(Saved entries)
((

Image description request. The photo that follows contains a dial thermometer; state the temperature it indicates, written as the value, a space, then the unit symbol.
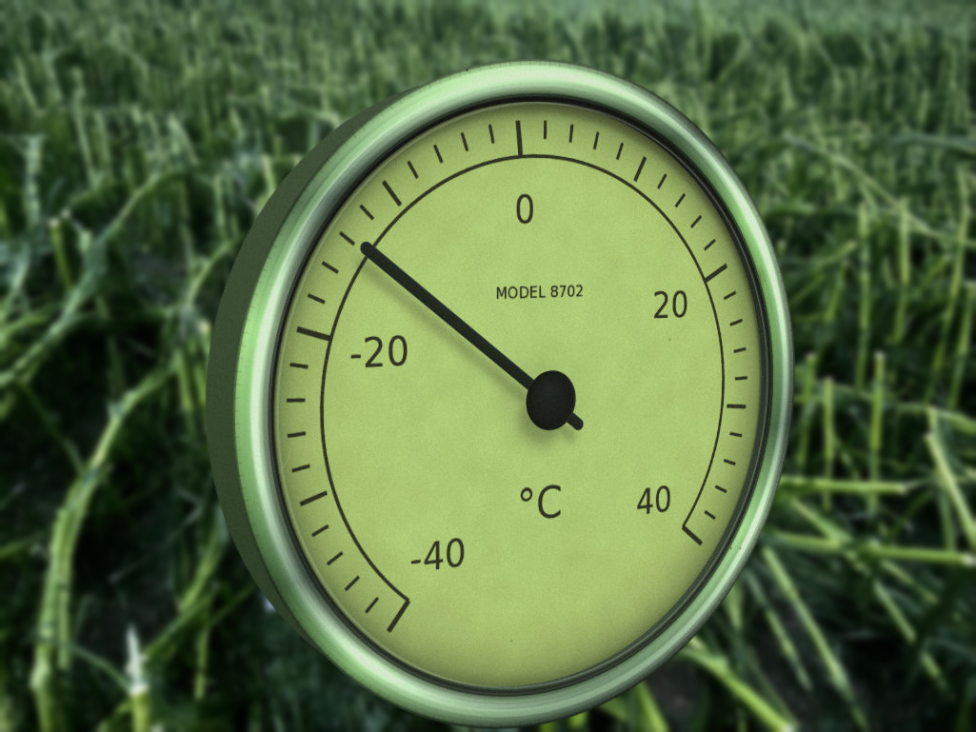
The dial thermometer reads -14 °C
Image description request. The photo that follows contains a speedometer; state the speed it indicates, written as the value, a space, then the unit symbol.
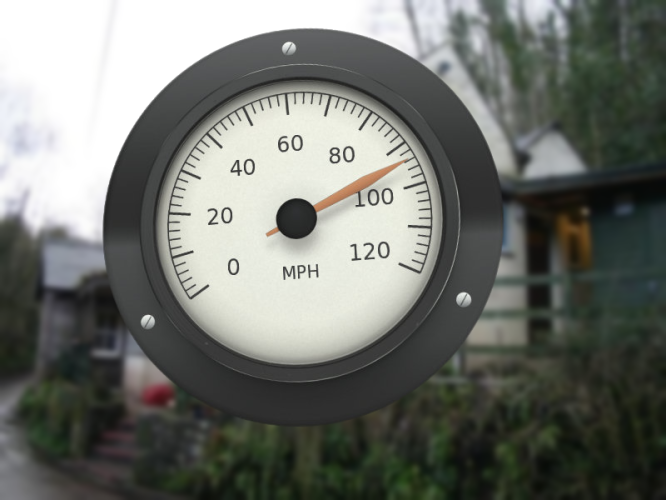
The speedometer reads 94 mph
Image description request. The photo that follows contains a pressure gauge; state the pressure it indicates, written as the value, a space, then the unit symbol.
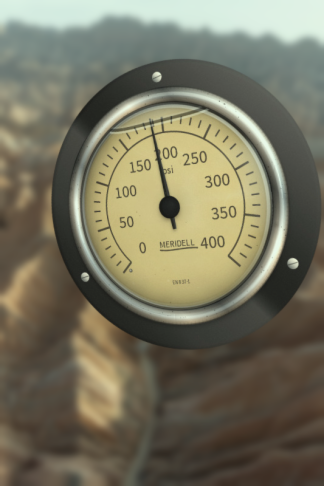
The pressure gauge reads 190 psi
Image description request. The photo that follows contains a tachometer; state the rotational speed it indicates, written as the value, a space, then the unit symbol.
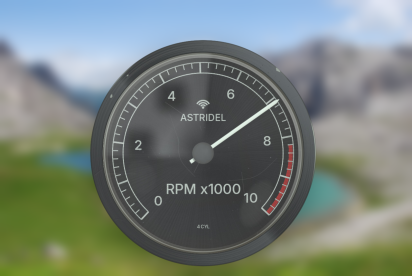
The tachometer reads 7100 rpm
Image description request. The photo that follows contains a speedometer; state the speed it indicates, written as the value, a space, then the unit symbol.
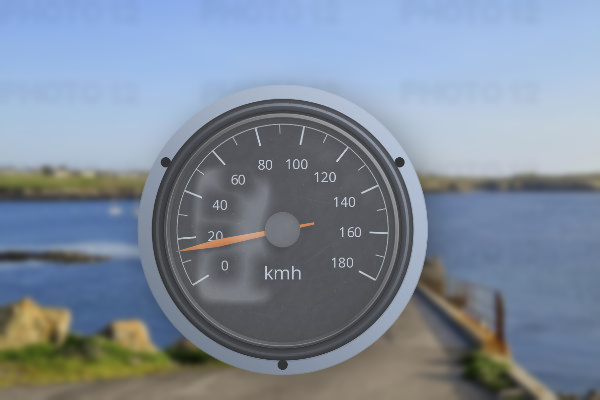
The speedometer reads 15 km/h
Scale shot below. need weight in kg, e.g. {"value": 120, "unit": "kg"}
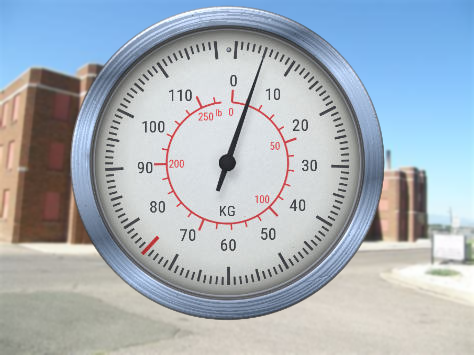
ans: {"value": 5, "unit": "kg"}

))

• **Your goal**
Output every line of the data above as a JSON list of strings, one string per line, with blank lines and the picture placeholders omitted.

• **Task solution**
[
  "Image description request. The photo that follows contains a dial thermometer; state the temperature it indicates, written as the value, a space, then the unit symbol.",
  "The dial thermometer reads -14 °C",
  "Image description request. The photo that follows contains a speedometer; state the speed it indicates, written as the value, a space, then the unit symbol.",
  "The speedometer reads 94 mph",
  "Image description request. The photo that follows contains a pressure gauge; state the pressure it indicates, written as the value, a space, then the unit symbol.",
  "The pressure gauge reads 190 psi",
  "Image description request. The photo that follows contains a tachometer; state the rotational speed it indicates, written as the value, a space, then the unit symbol.",
  "The tachometer reads 7100 rpm",
  "Image description request. The photo that follows contains a speedometer; state the speed it indicates, written as the value, a space, then the unit symbol.",
  "The speedometer reads 15 km/h",
  "Scale shot below. need weight in kg, e.g. {\"value\": 120, \"unit\": \"kg\"}",
  "ans: {\"value\": 5, \"unit\": \"kg\"}"
]